[Page-level text extractions]
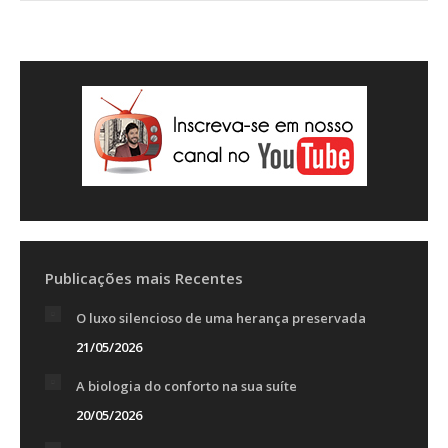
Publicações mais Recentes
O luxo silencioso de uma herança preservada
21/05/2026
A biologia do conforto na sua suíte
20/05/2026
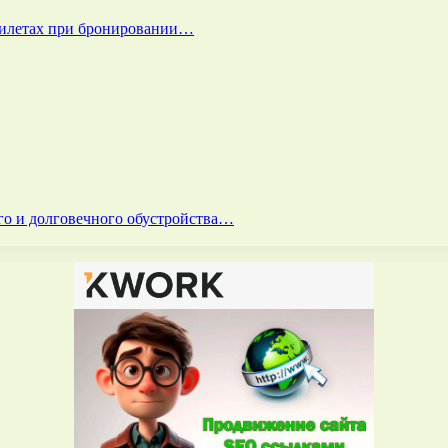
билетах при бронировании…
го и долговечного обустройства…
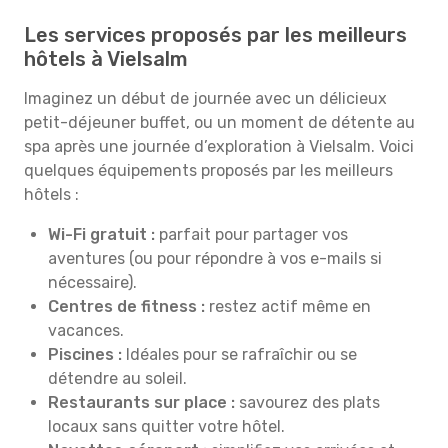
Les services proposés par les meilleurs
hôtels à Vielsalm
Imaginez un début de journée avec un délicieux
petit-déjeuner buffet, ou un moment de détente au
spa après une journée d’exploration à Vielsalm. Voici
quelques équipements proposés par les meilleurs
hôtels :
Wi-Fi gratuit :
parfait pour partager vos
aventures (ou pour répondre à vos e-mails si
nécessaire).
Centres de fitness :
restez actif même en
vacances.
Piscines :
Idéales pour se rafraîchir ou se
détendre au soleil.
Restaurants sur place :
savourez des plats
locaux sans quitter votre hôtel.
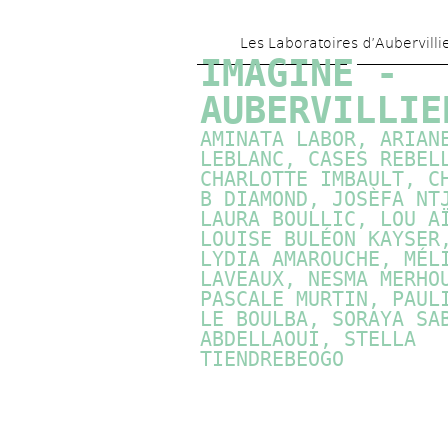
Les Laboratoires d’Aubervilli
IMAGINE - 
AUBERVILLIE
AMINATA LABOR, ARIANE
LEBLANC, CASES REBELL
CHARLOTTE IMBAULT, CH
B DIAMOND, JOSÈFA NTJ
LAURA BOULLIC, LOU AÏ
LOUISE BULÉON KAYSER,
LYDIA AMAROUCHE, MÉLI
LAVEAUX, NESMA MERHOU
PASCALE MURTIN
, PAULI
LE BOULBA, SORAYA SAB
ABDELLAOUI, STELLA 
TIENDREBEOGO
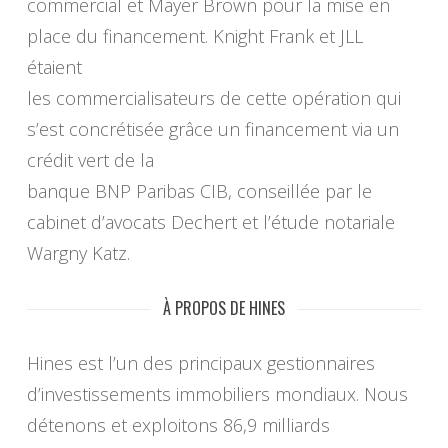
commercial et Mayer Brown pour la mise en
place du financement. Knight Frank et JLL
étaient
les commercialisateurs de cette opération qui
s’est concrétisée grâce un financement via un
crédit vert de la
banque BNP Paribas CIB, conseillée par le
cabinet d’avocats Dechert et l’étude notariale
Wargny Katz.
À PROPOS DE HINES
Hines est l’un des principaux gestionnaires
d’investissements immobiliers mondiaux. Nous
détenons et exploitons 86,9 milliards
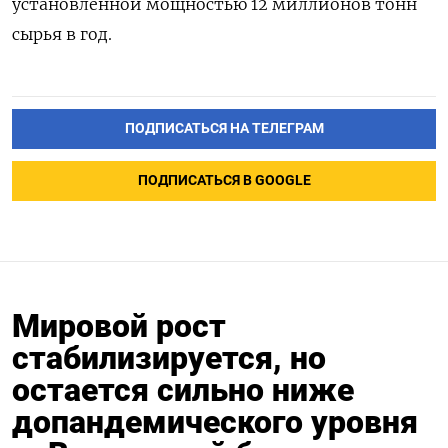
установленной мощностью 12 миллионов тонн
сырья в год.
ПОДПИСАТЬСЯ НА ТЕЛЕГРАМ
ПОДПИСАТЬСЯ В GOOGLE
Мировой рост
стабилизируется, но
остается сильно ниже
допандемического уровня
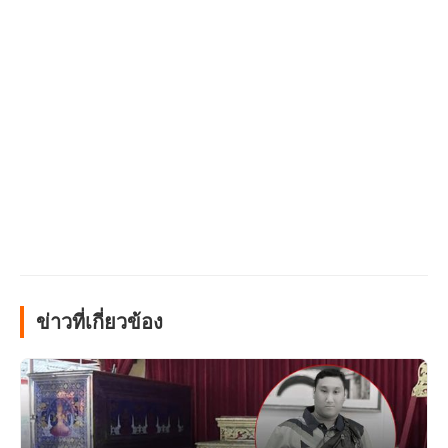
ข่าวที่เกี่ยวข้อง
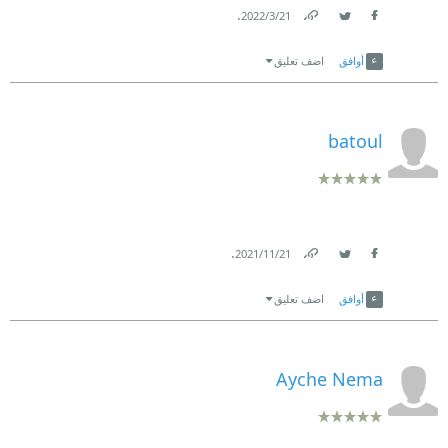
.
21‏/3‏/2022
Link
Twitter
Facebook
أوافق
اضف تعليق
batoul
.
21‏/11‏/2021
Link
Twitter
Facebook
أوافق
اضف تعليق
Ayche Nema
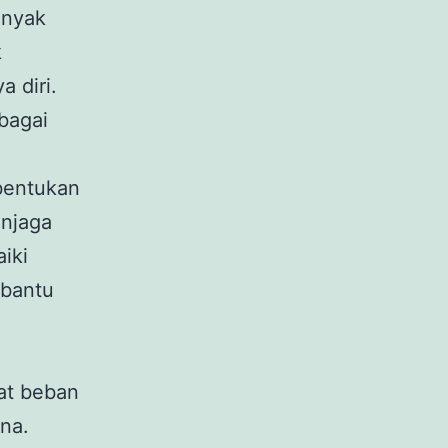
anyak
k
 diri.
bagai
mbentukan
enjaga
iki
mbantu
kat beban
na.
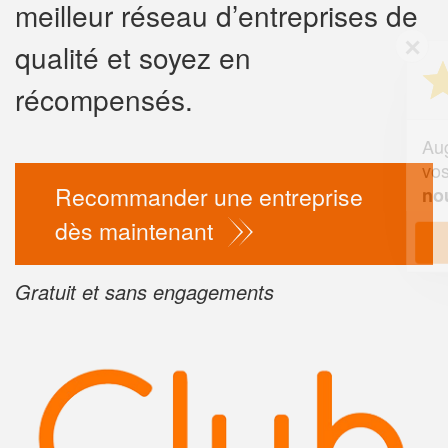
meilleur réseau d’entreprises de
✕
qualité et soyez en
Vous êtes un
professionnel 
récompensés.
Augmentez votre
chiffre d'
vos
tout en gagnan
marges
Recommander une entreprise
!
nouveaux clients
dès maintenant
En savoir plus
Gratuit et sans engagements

---

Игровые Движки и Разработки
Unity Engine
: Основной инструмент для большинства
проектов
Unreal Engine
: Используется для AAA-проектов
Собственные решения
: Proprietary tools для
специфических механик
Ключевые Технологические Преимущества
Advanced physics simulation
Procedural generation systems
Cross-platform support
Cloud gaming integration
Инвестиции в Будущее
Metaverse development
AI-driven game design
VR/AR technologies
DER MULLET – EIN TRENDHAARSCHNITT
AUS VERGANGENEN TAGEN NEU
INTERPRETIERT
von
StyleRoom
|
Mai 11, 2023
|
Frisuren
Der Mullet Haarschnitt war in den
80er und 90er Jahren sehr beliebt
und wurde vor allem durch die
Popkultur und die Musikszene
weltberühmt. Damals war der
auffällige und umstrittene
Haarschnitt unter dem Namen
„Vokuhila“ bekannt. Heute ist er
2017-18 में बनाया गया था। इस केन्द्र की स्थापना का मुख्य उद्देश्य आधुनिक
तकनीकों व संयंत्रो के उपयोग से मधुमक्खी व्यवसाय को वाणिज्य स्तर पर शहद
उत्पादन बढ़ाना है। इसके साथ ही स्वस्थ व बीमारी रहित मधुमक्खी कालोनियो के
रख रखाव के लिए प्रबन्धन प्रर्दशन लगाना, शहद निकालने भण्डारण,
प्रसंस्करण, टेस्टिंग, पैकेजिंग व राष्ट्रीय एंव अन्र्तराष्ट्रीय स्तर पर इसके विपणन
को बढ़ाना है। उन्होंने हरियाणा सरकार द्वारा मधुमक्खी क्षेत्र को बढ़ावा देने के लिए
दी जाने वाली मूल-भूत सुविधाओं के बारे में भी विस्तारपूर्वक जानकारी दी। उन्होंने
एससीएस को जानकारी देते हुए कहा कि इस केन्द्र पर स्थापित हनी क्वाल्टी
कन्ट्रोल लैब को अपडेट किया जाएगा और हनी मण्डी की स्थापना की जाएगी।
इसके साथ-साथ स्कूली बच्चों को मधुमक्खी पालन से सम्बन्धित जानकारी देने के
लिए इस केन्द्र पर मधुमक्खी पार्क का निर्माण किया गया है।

*EXERCISE INSTRUCTIONS:* What to print is the stretch of entries from the line with "Les Laboratoires d’Aubervilli" up to and including the line with "nouveaux clients". Please print it exactly and leave out the pictures.

*RESPONSE AREA:*
Les Laboratoires d’Aubervilli
IMAGINE - 
AUBERVILLIE
AMINATA LABOR, ARIANE
LEBLANC, CASES REBELL
CHARLOTTE IMBAULT, CH
B DIAMOND, JOSÈFA NTJ
LAURA BOULLIC, LOU AÏ
LOUISE BULÉON KAYSER,
LYDIA AMAROUCHE, MÉLI
LAVEAUX, NESMA MERHOU
PASCALE MURTIN
, PAULI
LE BOULBA, SORAYA SAB
ABDELLAOUI, STELLA 
TIENDREBEOGO
commercial et Mayer Brown pour la mise en
place du financement. Knight Frank et JLL
étaient
les commercialisateurs de cette opération qui
s’est concrétisée grâce un financement via un
crédit vert de la
banque BNP Paribas CIB, conseillée par le
cabinet d’avocats Dechert et l’étude notariale
Wargny Katz.
À PROPOS DE HINES
Hines est l’un des principaux gestionnaires
d’investissements immobiliers mondiaux. Nous
détenons et exploitons 86,9 milliards
установленной мощностью 12 миллионов тонн
сырья в год.
ПОДПИСАТЬСЯ НА ТЕЛЕГРАМ
ПОДПИСАТЬСЯ В GOOGLE
Мировой рост
стабилизируется, но
остается сильно ниже
допандемического уровня
ข่าวที่เกี่ยวข้อง
.
21‏/3‏/2022
Link
Twitter
Facebook
أوافق
اضف تعليق
batoul
.
21‏/11‏/2021
Link
Twitter
Facebook
أوافق
اضف تعليق
Ayche Nema
anyak
k
 diri.
bagai
mbentukan
enjaga
iki
mbantu
kat beban
na.
meilleur réseau d’entreprises de
✕
qualité et soyez en
Vous êtes un
professionnel 
récompensés.
Augmentez votre
chiffre d'
vos
tout en gagnan
marges
Recommander une entreprise
!
nouveaux clients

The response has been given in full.